Required work: Each entry, from beginning to end, is to be transcribed verbatim.

Data under study:
# # # #

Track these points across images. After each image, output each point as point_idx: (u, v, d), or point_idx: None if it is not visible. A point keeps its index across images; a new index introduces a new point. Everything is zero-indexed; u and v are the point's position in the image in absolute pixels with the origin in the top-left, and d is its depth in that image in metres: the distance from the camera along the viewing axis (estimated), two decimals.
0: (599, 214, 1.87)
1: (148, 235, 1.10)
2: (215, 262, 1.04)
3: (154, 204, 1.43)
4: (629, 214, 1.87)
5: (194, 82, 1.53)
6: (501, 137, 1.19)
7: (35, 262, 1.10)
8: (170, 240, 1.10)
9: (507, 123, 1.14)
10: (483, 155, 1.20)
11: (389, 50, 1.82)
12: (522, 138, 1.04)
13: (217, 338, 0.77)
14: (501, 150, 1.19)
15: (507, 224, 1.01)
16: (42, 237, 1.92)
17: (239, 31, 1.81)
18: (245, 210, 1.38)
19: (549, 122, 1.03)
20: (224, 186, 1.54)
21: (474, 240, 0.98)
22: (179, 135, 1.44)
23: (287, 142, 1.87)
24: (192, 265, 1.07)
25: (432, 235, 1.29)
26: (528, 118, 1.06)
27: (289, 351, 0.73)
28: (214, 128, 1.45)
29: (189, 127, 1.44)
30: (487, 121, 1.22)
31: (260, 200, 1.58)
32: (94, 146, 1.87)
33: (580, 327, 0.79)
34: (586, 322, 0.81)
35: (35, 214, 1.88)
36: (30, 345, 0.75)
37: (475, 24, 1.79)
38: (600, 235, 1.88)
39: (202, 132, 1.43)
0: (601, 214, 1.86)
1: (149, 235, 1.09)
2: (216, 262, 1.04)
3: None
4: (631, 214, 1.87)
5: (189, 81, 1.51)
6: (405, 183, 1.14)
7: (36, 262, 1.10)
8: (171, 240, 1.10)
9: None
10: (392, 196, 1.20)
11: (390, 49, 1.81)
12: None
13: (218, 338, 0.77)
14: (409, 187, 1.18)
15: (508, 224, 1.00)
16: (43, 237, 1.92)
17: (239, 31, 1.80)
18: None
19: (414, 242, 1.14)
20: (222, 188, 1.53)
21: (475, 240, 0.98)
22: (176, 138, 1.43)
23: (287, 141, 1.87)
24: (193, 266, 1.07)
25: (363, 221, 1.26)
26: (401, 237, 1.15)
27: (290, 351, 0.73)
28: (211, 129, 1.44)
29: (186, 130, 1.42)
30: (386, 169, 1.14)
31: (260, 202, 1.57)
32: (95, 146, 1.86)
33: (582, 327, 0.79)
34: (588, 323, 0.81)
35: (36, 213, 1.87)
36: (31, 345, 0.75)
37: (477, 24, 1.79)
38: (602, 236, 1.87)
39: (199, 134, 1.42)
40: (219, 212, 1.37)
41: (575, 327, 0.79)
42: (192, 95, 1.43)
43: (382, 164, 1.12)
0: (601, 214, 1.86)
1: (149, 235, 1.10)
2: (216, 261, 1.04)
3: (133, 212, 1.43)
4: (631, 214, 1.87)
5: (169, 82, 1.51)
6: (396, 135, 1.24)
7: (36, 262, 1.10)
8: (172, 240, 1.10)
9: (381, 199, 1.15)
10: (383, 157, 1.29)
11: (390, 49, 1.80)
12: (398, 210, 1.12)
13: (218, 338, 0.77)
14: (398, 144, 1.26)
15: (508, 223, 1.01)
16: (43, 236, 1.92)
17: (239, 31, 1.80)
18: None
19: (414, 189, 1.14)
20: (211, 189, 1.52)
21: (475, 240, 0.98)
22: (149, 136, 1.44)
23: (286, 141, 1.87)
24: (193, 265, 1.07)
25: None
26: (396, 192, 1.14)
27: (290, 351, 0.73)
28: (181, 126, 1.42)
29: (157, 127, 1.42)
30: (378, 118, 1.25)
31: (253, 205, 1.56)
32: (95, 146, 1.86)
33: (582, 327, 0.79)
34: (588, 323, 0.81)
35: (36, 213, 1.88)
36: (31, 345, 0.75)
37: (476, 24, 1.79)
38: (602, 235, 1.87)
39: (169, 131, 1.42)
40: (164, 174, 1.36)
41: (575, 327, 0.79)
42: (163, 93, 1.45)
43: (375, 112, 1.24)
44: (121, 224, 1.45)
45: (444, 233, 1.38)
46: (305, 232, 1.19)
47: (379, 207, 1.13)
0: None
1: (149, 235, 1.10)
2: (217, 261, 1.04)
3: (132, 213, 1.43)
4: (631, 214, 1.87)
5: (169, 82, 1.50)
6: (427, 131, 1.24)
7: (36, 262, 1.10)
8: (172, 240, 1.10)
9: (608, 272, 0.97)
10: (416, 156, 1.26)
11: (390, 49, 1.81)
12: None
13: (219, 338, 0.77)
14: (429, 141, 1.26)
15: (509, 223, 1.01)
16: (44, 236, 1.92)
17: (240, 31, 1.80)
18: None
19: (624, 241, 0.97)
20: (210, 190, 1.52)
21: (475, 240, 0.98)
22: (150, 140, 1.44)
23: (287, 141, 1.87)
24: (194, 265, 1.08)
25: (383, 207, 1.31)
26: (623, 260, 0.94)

# # # #

Your response:
Track these points across images. After each image, output each point as point_idx: (u, v, d), or point_idx: None if it is not visible. A point keeps its index across images; a new index introduces a new point. Everything is zero-indexed; u and v are the point's position in the image in absolute pixels with the origin in the top-left, and d is its depth in that image in metres: the distance from the camera along the viewing axis (estimated), two decimals.
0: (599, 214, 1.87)
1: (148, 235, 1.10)
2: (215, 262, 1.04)
3: (154, 204, 1.43)
4: (629, 214, 1.87)
5: (194, 82, 1.53)
6: (501, 137, 1.19)
7: (35, 262, 1.10)
8: (170, 240, 1.10)
9: (507, 123, 1.14)
10: (483, 155, 1.20)
11: (389, 50, 1.82)
12: (522, 138, 1.04)
13: (217, 338, 0.77)
14: (501, 150, 1.19)
15: (507, 224, 1.01)
16: (42, 237, 1.92)
17: (239, 31, 1.81)
18: (245, 210, 1.38)
19: (549, 122, 1.03)
20: (224, 186, 1.54)
21: (474, 240, 0.98)
22: (179, 135, 1.44)
23: (287, 142, 1.87)
24: (192, 265, 1.07)
25: (432, 235, 1.29)
26: (528, 118, 1.06)
27: (289, 351, 0.73)
28: (214, 128, 1.45)
29: (189, 127, 1.44)
30: (487, 121, 1.22)
31: (260, 200, 1.58)
32: (94, 146, 1.87)
33: (580, 327, 0.79)
34: (586, 322, 0.81)
35: (35, 214, 1.88)
36: (30, 345, 0.75)
37: (475, 24, 1.79)
38: (600, 235, 1.88)
39: (202, 132, 1.43)
0: (601, 214, 1.86)
1: (149, 235, 1.09)
2: (216, 262, 1.04)
3: None
4: (631, 214, 1.87)
5: (189, 81, 1.51)
6: (405, 183, 1.14)
7: (36, 262, 1.10)
8: (171, 240, 1.10)
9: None
10: (392, 196, 1.20)
11: (390, 49, 1.81)
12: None
13: (218, 338, 0.77)
14: (409, 187, 1.18)
15: (508, 224, 1.00)
16: (43, 237, 1.92)
17: (239, 31, 1.80)
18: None
19: (414, 242, 1.14)
20: (222, 188, 1.53)
21: (475, 240, 0.98)
22: (176, 138, 1.43)
23: (287, 141, 1.87)
24: (193, 266, 1.07)
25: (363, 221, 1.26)
26: (401, 237, 1.15)
27: (290, 351, 0.73)
28: (211, 129, 1.44)
29: (186, 130, 1.42)
30: (386, 169, 1.14)
31: (260, 202, 1.57)
32: (95, 146, 1.86)
33: (582, 327, 0.79)
34: (588, 323, 0.81)
35: (36, 213, 1.87)
36: (31, 345, 0.75)
37: (477, 24, 1.79)
38: (602, 236, 1.87)
39: (199, 134, 1.42)
40: (219, 212, 1.37)
41: (575, 327, 0.79)
42: (192, 95, 1.43)
43: (382, 164, 1.12)
0: (601, 214, 1.86)
1: (149, 235, 1.10)
2: (216, 261, 1.04)
3: (133, 212, 1.43)
4: (631, 214, 1.87)
5: (169, 82, 1.51)
6: (396, 135, 1.24)
7: (36, 262, 1.10)
8: (172, 240, 1.10)
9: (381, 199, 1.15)
10: (383, 157, 1.29)
11: (390, 49, 1.80)
12: (398, 210, 1.12)
13: (218, 338, 0.77)
14: (398, 144, 1.26)
15: (508, 223, 1.01)
16: (43, 236, 1.92)
17: (239, 31, 1.80)
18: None
19: (414, 189, 1.14)
20: (211, 189, 1.52)
21: (475, 240, 0.98)
22: (149, 136, 1.44)
23: (286, 141, 1.87)
24: (193, 265, 1.07)
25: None
26: (396, 192, 1.14)
27: (290, 351, 0.73)
28: (181, 126, 1.42)
29: (157, 127, 1.42)
30: (378, 118, 1.25)
31: (253, 205, 1.56)
32: (95, 146, 1.86)
33: (582, 327, 0.79)
34: (588, 323, 0.81)
35: (36, 213, 1.88)
36: (31, 345, 0.75)
37: (476, 24, 1.79)
38: (602, 235, 1.87)
39: (169, 131, 1.42)
40: (164, 174, 1.36)
41: (575, 327, 0.79)
42: (163, 93, 1.45)
43: (375, 112, 1.24)
44: (121, 224, 1.45)
45: (444, 233, 1.38)
46: (305, 232, 1.19)
47: (379, 207, 1.13)
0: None
1: (149, 235, 1.10)
2: (217, 261, 1.04)
3: (132, 213, 1.43)
4: (631, 214, 1.87)
5: (169, 82, 1.50)
6: (427, 131, 1.24)
7: (36, 262, 1.10)
8: (172, 240, 1.10)
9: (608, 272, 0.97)
10: (416, 156, 1.26)
11: (390, 49, 1.81)
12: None
13: (219, 338, 0.77)
14: (429, 141, 1.26)
15: (509, 223, 1.01)
16: (44, 236, 1.92)
17: (240, 31, 1.80)
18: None
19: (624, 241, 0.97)
20: (210, 190, 1.52)
21: (475, 240, 0.98)
22: (150, 140, 1.44)
23: (287, 141, 1.87)
24: (194, 265, 1.08)
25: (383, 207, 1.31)
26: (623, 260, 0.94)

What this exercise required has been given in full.